What you should do:
Transcribe the part of the material that opens with the line containing "法穆兰手錶的保养，法穆兰手錶的使用寿命与佩戴者是" and closes with the line containing "で5Gを介したリモート作業への期待が膨らんでいる。移動", both of those lines included. Leave the pictures out of your answer.

Records supplied:
=== Section Start ===

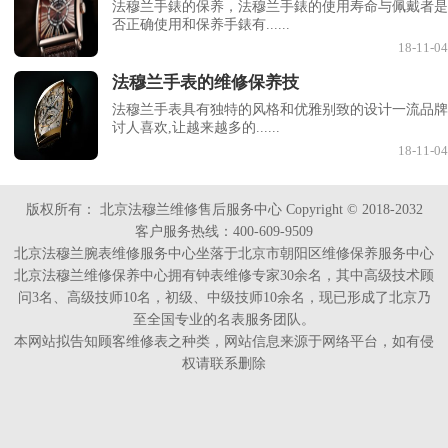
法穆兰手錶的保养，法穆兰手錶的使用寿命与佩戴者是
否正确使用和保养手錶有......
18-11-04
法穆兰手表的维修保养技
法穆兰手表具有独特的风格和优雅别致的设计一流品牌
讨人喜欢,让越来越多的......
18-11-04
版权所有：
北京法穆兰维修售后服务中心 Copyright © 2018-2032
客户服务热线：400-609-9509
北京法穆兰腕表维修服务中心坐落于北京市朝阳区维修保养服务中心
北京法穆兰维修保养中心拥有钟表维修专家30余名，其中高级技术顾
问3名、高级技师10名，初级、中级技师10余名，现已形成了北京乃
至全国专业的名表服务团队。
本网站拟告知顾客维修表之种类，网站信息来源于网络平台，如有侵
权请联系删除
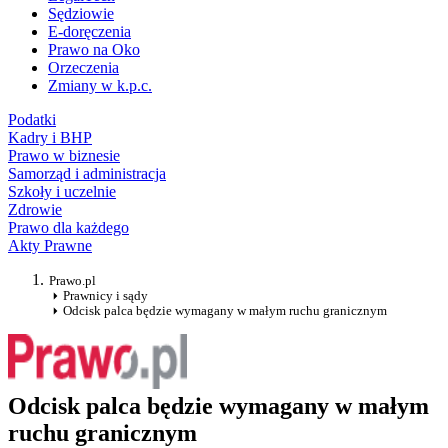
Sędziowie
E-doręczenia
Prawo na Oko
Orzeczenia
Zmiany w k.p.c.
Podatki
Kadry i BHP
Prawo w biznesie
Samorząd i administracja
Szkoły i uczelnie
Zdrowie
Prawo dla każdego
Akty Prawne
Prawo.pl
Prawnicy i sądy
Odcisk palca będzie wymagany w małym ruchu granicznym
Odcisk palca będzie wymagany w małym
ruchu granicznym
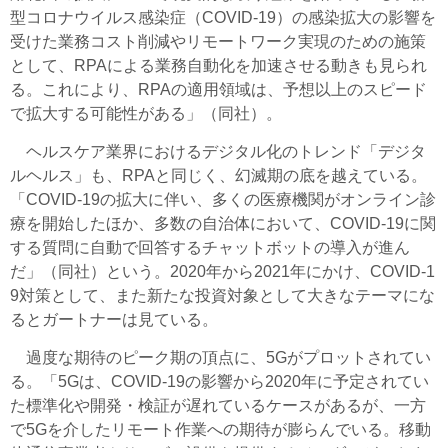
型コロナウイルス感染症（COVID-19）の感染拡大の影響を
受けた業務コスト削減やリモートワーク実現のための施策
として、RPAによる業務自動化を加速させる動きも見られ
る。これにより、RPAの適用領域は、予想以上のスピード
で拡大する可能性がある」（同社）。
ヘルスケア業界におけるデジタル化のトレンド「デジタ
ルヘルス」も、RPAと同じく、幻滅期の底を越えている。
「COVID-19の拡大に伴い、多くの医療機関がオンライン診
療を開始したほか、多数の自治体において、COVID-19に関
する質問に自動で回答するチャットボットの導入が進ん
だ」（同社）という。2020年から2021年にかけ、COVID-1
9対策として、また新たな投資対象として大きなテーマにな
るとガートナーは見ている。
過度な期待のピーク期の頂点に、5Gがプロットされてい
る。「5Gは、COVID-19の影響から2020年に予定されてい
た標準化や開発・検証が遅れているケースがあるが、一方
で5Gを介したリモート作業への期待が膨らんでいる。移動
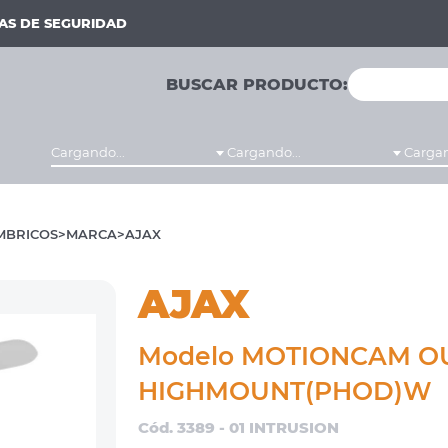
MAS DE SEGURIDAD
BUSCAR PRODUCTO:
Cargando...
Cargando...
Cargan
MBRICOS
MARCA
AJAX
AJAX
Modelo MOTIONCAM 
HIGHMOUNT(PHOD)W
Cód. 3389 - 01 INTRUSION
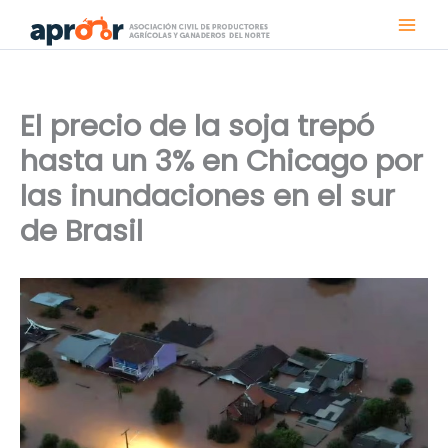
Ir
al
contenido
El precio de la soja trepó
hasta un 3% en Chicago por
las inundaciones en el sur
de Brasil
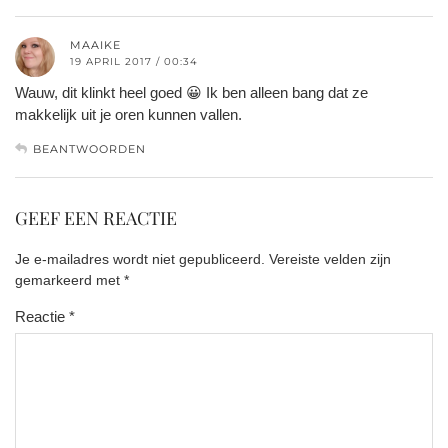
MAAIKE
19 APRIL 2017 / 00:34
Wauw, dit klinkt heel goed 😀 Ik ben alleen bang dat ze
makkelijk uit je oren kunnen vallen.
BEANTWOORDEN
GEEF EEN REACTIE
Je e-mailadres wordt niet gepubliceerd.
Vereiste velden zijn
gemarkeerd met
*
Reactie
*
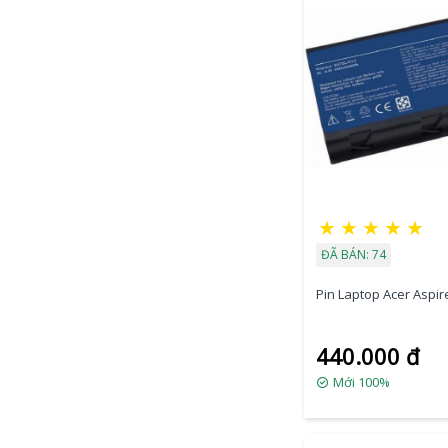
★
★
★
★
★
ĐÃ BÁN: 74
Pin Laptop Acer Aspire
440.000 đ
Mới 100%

=== Section End ===
=== Section Start ===

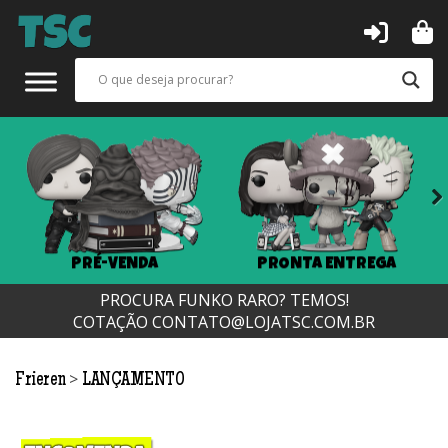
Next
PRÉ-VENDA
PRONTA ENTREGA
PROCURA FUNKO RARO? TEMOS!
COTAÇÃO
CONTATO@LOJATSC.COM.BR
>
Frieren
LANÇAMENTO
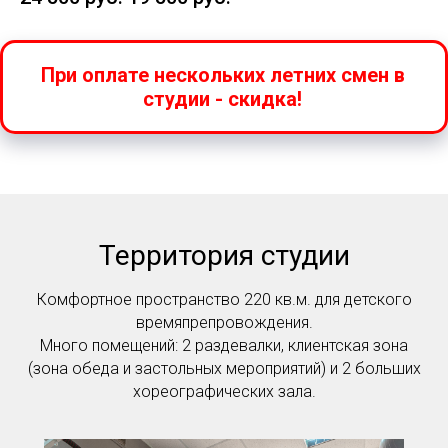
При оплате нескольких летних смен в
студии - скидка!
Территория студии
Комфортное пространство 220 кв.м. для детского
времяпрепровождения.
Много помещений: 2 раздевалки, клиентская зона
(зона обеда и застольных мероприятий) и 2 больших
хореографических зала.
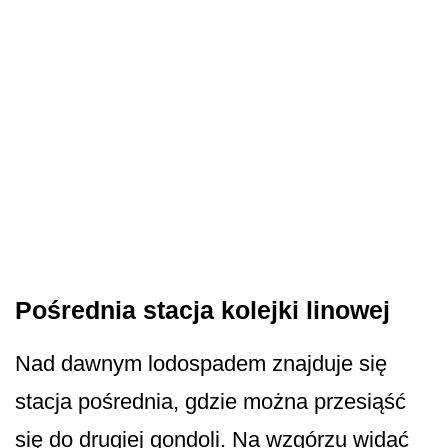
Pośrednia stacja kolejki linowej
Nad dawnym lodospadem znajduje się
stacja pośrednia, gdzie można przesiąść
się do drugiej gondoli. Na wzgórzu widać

=== Section End ===
=== Section Start ===

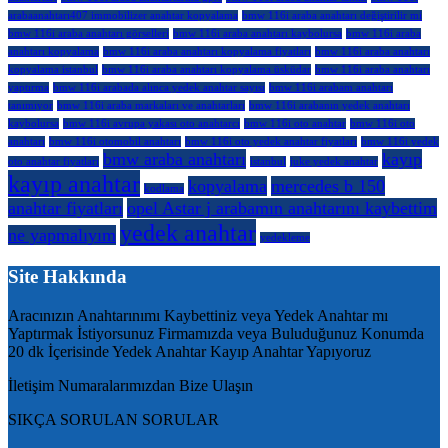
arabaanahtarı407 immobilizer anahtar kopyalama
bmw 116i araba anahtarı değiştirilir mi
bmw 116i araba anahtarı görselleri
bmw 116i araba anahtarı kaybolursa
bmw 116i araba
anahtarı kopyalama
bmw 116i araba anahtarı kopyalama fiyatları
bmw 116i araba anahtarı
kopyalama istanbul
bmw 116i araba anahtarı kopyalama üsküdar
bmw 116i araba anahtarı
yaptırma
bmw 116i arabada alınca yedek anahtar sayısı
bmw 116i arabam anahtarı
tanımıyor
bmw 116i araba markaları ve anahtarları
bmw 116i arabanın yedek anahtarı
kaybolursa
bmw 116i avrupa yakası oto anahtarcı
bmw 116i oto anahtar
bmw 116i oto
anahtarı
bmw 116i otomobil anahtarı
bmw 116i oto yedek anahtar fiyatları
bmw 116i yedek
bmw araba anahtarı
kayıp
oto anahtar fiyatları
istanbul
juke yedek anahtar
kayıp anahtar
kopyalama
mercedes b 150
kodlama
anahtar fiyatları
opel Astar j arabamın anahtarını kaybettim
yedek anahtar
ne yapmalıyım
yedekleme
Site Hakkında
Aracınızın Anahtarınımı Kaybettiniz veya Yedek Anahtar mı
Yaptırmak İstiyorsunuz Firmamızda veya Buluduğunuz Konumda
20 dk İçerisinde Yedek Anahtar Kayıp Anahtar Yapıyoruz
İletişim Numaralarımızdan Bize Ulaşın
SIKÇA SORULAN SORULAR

=== Section End ===

Output of the exercise:
法穆兰手錶的保养，法穆兰手錶的使用寿命与佩戴者是
否正确使用和保养手錶有......
18-11-04
法穆兰手表的维修保养技
法穆兰手表具有独特的风格和优雅别致的设计一流品牌
讨人喜欢,让越来越多的......
18-11-04
版权所有：
北京法穆兰维修售后服务中心 Copyright © 2018-2032
客户服务热线：400-609-9509
北京法穆兰腕表维修服务中心坐落于北京市朝阳区维修保养服务中心
北京法穆兰维修保养中心拥有钟表维修专家30余名，其中高级技术顾
问3名、高级技师10名，初级、中级技师10余名，现已形成了北京乃
至全国专业的名表服务团队。
本网站拟告知顾客维修表之种类，网站信息来源于网络平台，如有侵
权请联系删除
Sędziowie
E-doręczenia
Prawo na Oko
Orzeczenia
Zmiany w k.p.c.
Podatki
Kadry i BHP
Prawo w biznesie
Samorząd i administracja
Szkoły i uczelnie
Zdrowie
Prawo dla każdego
Akty Prawne
Prawo.pl
Prawnicy i sądy
Odcisk palca będzie wymagany w małym ruchu granicznym
Odcisk palca będzie wymagany w małym
ruchu granicznym
型コロナウイルス感染症（COVID-19）の感染拡大の影響を
受けた業務コスト削減やリモートワーク実現のための施策
として、RPAによる業務自動化を加速させる動きも見られ
る。これにより、RPAの適用領域は、予想以上のスピード
で拡大する可能性がある」（同社）。
ヘルスケア業界におけるデジタル化のトレンド「デジタ
ルヘルス」も、RPAと同じく、幻滅期の底を越えている。
「COVID-19の拡大に伴い、多くの医療機関がオンライン診
療を開始したほか、多数の自治体において、COVID-19に関
する質問に自動で回答するチャットボットの導入が進ん
だ」（同社）という。2020年から2021年にかけ、COVID-1
9対策として、また新たな投資対象として大きなテーマにな
るとガートナーは見ている。
過度な期待のピーク期の頂点に、5Gがプロットされてい
る。「5Gは、COVID-19の影響から2020年に予定されてい
た標準化や開発・検証が遅れているケースがあるが、一方
で5Gを介したリモート作業への期待が膨らんでいる。移動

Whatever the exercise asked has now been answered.